Volksbegehren zu Atom-Ausstieg unsinnig

Infolge der Atomkatastrophe in Japan wollen die deutschen und österreichischen Sozialdemokraten gemeinsam ein EU-weites Bürgerbegehren zum endgültigen Atomausstieg auf den Weg bringen. Wenn eine Million Bürgerinnen und Bürger aus mindestens sieben Mitgliedstaaten sich dafür aussprechen, muss die EU-Kommission dazu begründet Stellung nehmen.

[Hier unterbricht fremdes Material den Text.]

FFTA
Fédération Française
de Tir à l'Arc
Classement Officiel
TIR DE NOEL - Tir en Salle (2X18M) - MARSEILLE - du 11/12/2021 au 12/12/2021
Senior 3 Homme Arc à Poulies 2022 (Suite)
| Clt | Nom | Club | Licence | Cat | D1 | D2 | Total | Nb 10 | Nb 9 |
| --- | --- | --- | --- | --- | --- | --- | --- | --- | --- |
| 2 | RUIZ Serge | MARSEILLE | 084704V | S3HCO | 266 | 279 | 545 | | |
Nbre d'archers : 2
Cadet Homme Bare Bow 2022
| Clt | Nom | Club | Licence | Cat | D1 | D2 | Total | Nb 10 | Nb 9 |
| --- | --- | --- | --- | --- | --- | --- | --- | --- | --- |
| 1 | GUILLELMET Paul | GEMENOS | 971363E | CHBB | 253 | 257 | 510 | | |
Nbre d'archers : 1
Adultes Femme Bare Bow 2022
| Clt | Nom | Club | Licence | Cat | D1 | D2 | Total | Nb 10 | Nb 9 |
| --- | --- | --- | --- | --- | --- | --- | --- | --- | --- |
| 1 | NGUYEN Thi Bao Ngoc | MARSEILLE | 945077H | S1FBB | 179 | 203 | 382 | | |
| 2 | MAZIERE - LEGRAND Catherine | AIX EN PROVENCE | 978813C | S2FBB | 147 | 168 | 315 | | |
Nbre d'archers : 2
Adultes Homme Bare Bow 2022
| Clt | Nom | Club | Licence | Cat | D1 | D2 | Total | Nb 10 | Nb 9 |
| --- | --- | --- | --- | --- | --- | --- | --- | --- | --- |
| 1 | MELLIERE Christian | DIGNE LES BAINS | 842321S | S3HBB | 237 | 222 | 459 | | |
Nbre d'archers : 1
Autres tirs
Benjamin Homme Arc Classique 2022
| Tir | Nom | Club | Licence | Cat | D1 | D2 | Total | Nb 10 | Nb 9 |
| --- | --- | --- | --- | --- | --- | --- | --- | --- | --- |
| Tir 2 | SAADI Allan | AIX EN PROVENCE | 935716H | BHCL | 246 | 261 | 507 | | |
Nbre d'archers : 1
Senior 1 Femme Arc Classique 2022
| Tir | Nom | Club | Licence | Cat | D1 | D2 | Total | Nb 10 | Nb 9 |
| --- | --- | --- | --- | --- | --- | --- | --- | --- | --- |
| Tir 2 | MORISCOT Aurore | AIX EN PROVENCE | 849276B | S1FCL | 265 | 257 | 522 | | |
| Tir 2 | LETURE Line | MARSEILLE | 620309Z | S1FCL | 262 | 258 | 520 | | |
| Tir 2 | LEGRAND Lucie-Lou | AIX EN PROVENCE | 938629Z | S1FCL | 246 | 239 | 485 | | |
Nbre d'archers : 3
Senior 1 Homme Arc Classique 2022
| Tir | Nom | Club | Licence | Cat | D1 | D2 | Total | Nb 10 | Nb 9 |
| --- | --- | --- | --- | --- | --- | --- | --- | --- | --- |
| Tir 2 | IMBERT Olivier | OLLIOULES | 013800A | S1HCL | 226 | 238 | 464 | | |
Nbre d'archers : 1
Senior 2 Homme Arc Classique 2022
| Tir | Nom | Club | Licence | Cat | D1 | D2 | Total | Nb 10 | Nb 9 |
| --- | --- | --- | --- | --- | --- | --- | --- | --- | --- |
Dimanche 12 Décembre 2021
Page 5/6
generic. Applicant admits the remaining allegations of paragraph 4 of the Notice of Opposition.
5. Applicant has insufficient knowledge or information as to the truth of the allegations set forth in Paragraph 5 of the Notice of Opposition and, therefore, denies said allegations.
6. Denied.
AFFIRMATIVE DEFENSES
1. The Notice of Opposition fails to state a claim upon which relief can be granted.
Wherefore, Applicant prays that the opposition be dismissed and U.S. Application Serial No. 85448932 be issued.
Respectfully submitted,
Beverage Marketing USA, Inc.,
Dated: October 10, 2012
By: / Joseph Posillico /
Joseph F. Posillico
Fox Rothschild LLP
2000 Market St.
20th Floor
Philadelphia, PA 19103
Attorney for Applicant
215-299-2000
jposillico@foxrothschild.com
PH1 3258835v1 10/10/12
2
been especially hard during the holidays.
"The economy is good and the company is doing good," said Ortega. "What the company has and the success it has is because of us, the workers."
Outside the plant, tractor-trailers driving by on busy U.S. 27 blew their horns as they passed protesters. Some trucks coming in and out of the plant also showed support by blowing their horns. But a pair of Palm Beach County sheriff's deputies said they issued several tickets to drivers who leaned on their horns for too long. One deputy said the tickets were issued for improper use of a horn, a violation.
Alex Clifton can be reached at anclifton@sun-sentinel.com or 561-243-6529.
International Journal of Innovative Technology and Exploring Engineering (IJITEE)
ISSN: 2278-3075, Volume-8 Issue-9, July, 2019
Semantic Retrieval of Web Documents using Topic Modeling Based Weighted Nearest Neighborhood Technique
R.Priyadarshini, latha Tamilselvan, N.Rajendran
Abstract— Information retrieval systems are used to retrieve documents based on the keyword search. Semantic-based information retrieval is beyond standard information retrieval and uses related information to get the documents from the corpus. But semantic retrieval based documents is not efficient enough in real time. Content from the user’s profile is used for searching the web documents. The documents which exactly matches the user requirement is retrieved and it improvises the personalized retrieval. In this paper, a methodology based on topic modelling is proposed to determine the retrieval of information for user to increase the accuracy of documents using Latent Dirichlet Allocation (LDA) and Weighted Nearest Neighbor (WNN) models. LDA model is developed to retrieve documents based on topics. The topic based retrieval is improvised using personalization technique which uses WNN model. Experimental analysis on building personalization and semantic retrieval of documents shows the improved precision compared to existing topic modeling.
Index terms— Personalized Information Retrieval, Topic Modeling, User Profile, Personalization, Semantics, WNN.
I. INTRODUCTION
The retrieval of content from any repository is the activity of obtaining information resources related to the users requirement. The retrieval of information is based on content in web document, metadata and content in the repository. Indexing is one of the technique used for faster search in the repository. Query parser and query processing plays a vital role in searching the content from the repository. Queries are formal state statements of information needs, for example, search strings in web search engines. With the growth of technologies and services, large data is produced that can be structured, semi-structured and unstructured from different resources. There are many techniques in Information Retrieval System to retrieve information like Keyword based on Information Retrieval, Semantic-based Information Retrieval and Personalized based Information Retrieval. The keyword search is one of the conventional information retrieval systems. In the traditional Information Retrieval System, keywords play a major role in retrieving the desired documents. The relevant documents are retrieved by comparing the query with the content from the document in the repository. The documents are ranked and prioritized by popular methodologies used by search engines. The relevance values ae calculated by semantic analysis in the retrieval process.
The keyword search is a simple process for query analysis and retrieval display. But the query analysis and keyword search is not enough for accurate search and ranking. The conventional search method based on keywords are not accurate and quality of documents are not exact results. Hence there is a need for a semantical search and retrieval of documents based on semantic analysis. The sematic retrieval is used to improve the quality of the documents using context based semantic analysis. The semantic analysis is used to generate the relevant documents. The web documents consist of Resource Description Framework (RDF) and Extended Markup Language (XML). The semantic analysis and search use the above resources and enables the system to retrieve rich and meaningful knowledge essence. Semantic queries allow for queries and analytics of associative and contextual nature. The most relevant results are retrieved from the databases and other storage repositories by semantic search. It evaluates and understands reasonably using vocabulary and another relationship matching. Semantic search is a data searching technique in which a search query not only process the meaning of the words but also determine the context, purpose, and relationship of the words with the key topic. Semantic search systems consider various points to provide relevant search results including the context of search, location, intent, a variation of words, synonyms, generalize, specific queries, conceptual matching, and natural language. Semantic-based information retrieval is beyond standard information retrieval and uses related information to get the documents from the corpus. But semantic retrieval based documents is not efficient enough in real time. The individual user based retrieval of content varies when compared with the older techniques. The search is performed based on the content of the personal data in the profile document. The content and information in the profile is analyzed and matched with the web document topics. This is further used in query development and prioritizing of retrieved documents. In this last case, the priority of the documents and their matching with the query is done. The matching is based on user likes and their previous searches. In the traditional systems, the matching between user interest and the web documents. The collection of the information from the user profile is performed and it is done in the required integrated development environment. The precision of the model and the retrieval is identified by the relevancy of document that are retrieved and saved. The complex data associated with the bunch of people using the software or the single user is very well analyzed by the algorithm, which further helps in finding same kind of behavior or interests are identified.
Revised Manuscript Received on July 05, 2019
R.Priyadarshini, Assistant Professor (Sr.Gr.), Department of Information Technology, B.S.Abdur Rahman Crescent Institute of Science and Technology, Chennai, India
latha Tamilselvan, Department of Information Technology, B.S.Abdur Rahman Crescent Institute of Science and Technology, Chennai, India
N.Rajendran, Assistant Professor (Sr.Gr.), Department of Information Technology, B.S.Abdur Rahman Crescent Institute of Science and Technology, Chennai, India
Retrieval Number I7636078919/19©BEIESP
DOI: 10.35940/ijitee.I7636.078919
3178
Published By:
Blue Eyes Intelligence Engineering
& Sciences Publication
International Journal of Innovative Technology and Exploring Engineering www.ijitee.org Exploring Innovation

Doch diese Initiative ist sinnlos, meint die linksliberale Tageszeitung Der Standard: "Es wird momentan eine relativ leichte Übung sein, eine Million Europäer zu einer Unterschrift gegen AKWs in Europa zu bewegen, der Fukushima-Schock und die allgemeine Verunsicherung sitzen tief. Trotzdem wird das vorerst gar nichts bringen. Denn rechtlich möglich ist ein solches EU-weites Volksbegehren erst 2012 - da werden die Boulevardzeitungsleser ihr Mütchen schon längst wieder an einem anderen Reizthema kühlen. Zudem ist die EU-Kommission nicht verpflichtet, ein entsprechendes Gesetz gegen Atomkraft zu erlassen, nur weil eine Million EU-Bürger das wünschen. Zudem ist ein europaweiter Ausstieg aus der Atomkraft eine langwierige Angelegenheit - mit unsicheren Parametern, was die Alternativen betrifft. Solche zu entwickeln sind die Mühen der Ebene. Politische Schnellschüsse helfen gar nicht."